Thursday, November 01, 2007

Sour mood



47 million Americans lack health insurance, according to a new report by the Economic Policy Institute.

The number of Americans lacking health insurance rose by nearly 8.6 million to 47 million from 2000 to 2006, with children and workers from every income level losing coverage, a new report said on Thursday.
The increase was "driven primarily by the continued erosion in employer-provided health insurance," said the report by the Washington, D.C.-based Economic Policy Institute.
In 2006, 2.3 million fewer Americans received health benefits from their employers than in 2000, the report said, noting the decline does not take the population increase into account.
Nearly 60 percent of the nation's children are covered by the insurance provided by their parents' employers, but 3.4 million fewer children had benefits in 2006 compared with 2000.
"Public health insurance is no longer offsetting these losses," said the report by the nonpartisan think-tank.


Is it any wonder that people are so unhappy today?
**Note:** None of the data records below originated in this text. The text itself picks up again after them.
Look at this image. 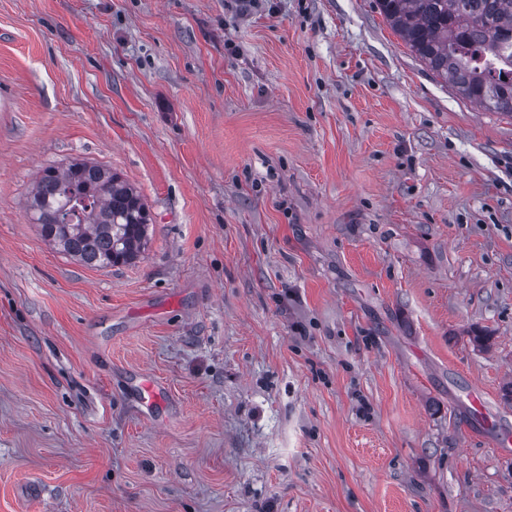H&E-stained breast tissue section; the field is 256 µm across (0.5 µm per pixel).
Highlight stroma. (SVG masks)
Masks as SVG:
<instances>
[{
	"instance_id": "obj_1",
	"label": "stroma",
	"mask_w": 512,
	"mask_h": 512,
	"mask_svg": "<svg viewBox=\"0 0 512 512\" xmlns=\"http://www.w3.org/2000/svg\"><path fill=\"white\" fill-rule=\"evenodd\" d=\"M74 158L135 263L32 223ZM511 383L512 119L375 0H0V512H512ZM28 210L50 246L87 266L131 264L147 246V205L104 165L73 160L45 167Z\"/></svg>"
}]
</instances>
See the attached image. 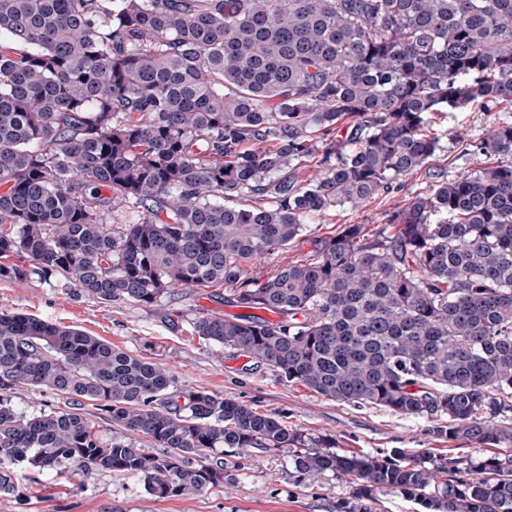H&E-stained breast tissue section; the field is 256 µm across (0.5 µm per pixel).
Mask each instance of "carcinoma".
I'll list each match as a JSON object with an SVG mask.
<instances>
[{
	"mask_svg": "<svg viewBox=\"0 0 512 512\" xmlns=\"http://www.w3.org/2000/svg\"><path fill=\"white\" fill-rule=\"evenodd\" d=\"M512 107V0H0V280L159 306L176 288L277 316L204 314L200 338L331 401L512 446V122L494 159L411 195L371 233L346 224L267 276L252 262L346 203L401 190L443 150L435 117ZM317 160L320 173L299 177ZM247 206L240 205V202ZM137 220L120 218L124 209ZM28 385L67 408L26 415ZM160 455L105 441L78 405ZM232 448H286L424 512H512V455L336 449L328 435L202 389L78 329L0 313V462L139 476L159 499L224 483Z\"/></svg>",
	"mask_w": 512,
	"mask_h": 512,
	"instance_id": "carcinoma-1",
	"label": "carcinoma"
}]
</instances>
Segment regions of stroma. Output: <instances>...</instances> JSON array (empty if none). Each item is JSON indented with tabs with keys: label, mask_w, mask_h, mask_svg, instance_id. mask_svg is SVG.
<instances>
[{
	"label": "stroma",
	"mask_w": 512,
	"mask_h": 512,
	"mask_svg": "<svg viewBox=\"0 0 512 512\" xmlns=\"http://www.w3.org/2000/svg\"><path fill=\"white\" fill-rule=\"evenodd\" d=\"M443 149L428 168L406 176L403 191L369 201L336 207L317 223L305 225L285 249L257 259L255 272L264 276L289 262L303 259L315 242L330 238L344 224H380L408 196L426 192L437 173L456 177L478 169L485 158L462 161V148L443 140ZM220 288H178L161 305L144 306L117 300L108 304L75 289L32 281L0 280V313L18 312L82 330L133 355L153 358L170 371L175 388L203 389L242 402L261 413H273L287 425L328 435L338 449L376 453L393 448L428 452L447 458L454 451L486 455L485 447L439 435L434 422L406 418L370 406L326 400L298 383H287L272 368L205 341L192 331L202 314L228 313ZM227 476L222 486L186 498L158 499L143 481L97 468L36 472L13 464L9 470L17 493L0 492V512H335L350 486L327 473L301 478L287 449L255 452L239 459L225 453Z\"/></svg>",
	"instance_id": "1"
}]
</instances>
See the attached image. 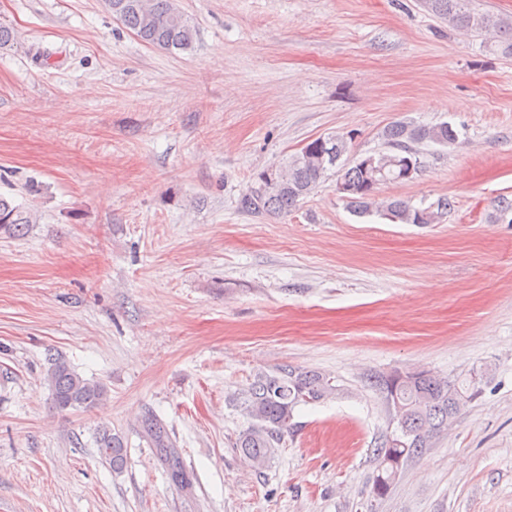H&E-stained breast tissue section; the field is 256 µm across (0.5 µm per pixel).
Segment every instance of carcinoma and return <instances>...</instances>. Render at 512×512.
I'll return each mask as SVG.
<instances>
[{
  "instance_id": "cac0c4a2",
  "label": "carcinoma",
  "mask_w": 512,
  "mask_h": 512,
  "mask_svg": "<svg viewBox=\"0 0 512 512\" xmlns=\"http://www.w3.org/2000/svg\"><path fill=\"white\" fill-rule=\"evenodd\" d=\"M469 0H422L424 7L448 22V26L467 32H493L504 40V51L512 54V20L471 10ZM111 13L143 43L164 50L186 51L193 47L196 30L178 7L177 0H106ZM383 137L388 151L377 155L375 167L364 168L358 162L335 164L333 160L349 151L348 139L340 135L318 137L308 142L288 161L285 168L257 173L240 198V208L254 215H287L294 211L320 184L327 172L335 171L337 181L352 188L347 207L357 217L377 214L399 224H439L448 213L450 202L443 198L428 207H414L401 199H380L377 186L405 180L409 163L414 171L421 162L413 145L431 142L452 145L457 131L447 122L417 125L396 121L386 127ZM38 221L35 211L0 194V234L19 237ZM56 409H88L108 395L107 387L75 373L64 361L52 364L47 373ZM385 393L400 435L376 449L378 474L373 496L381 498L389 490L399 468L432 439L452 424L466 403L478 393L479 377L448 380L430 371L394 372L376 377ZM333 392L325 375L299 368L259 372L241 393V405L252 420L236 439L244 459L262 468L272 448L281 442L290 428L294 408L301 403L317 402ZM101 457L119 469L125 462L120 436L107 426L96 439Z\"/></svg>"
}]
</instances>
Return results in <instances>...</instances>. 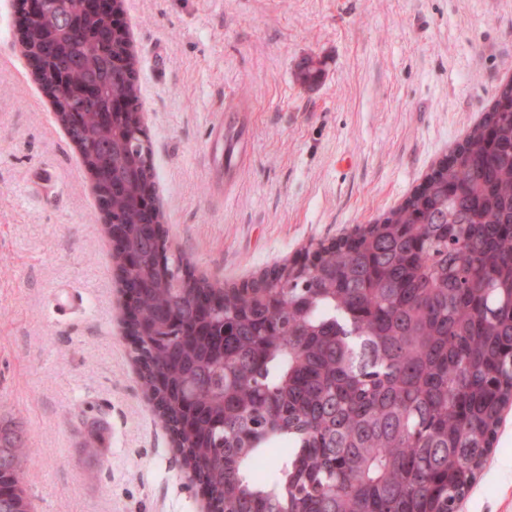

Pretty much since Bush took office, the national mood has been in a downward spiral. Why? The war, for one. It was supposed to last six months. You know, a cake walk, rose petals thrown at our feet, etc. All bullshit.
The surplus that Clinton left us? The promise of finally starting to chip away at our national debt that has been spiraling out of countrol since the Reagan years? All gone. Instead, we are spending hundreds of billions every year on the Iraqi boondoggle while Republicans, at the same time, insist that we can’t afford comparatively tiny increases in domestic spending back home.
It does not compute. You can’t continue to support spending hundreds of billions in Iraq year after never-ending year, while telling us that we can’t afford to fix problems at home and expect the nation’s mood to do anything but bottom out.